If you are retrieving your data to be analyzed but not analyzing it yourself, this is the only file you will need to use. Open takeify.ipynb, then select "Open In Colab" at the top of the code preview. This will take you to Google Colab, where you will run the code.
- Setup
Run code in the "Setup" section. You will be asked to confirm that you want to connect to Google Drive. Please connect to your personal Drive - this is necessary so that your output can be saved and easily shared with whoever is executing the later steps.
- Taking Your Data
In the "Give me your name" section, please put your name in the quotes. For example, that line of code would read as follows after I modify it:
user = "Leah"
Next, run the "Let me into your account" section. You should see a brief prompt, a URL, and an empty text box. Click on the URL.
If you are already logged into Spotify: You should be taken to a page that says "Example Domain". Copy the URL of this page from the search bar, paste it into the empty text box, and press enter.
If you are not yet logged into Spotify: You will see a login page.

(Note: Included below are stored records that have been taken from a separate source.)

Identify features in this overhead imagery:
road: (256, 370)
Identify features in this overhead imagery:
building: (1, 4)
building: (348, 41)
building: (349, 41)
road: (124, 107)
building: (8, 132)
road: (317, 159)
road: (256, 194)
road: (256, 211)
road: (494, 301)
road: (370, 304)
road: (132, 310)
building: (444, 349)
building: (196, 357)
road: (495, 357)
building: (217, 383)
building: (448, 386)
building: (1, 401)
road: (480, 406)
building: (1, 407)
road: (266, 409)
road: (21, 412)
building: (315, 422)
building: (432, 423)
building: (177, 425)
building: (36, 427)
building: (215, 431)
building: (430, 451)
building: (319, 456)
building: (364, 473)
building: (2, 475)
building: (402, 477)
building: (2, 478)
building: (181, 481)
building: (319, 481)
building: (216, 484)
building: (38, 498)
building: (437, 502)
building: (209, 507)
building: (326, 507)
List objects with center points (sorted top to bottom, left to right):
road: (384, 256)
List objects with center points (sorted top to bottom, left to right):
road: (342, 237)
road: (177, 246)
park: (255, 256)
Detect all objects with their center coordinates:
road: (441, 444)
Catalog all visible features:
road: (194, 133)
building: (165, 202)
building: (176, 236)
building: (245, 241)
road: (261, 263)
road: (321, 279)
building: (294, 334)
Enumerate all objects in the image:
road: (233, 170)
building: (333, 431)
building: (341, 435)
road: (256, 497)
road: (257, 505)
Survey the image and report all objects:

Log in, and then you should be taken to a page that says "Example Domain". Copy the URL of this page from the search bar, paste it into the empty text box, and press enter.
- This part saves your top spotify tracks to a file that I will be playing with
Run the code in this section.
If you are retrieving your data to be analyzed but not analyzing it yourself: locate the newly created .csv file in your Google Drive, and share it with whoever will be executing the next two steps.
Simply place user .csv files are in the correct directory, and run
Just run it woooooo
Feature Distribution Visualization
Plotting based on manually selected features
After considering the feature impacts on each PCA component, I tried plotting the data using only 3 variables (with one variable per axis), rather than using all variables on all axes as PCA does. I found that using only 3 variables, I was still able to produce a very similar result.
In both the PCA-based example and the 3-variable example, the data is represented in a U-shape; the three users are distributed similarly throughout the plot, and similar musical artists and songs are close together.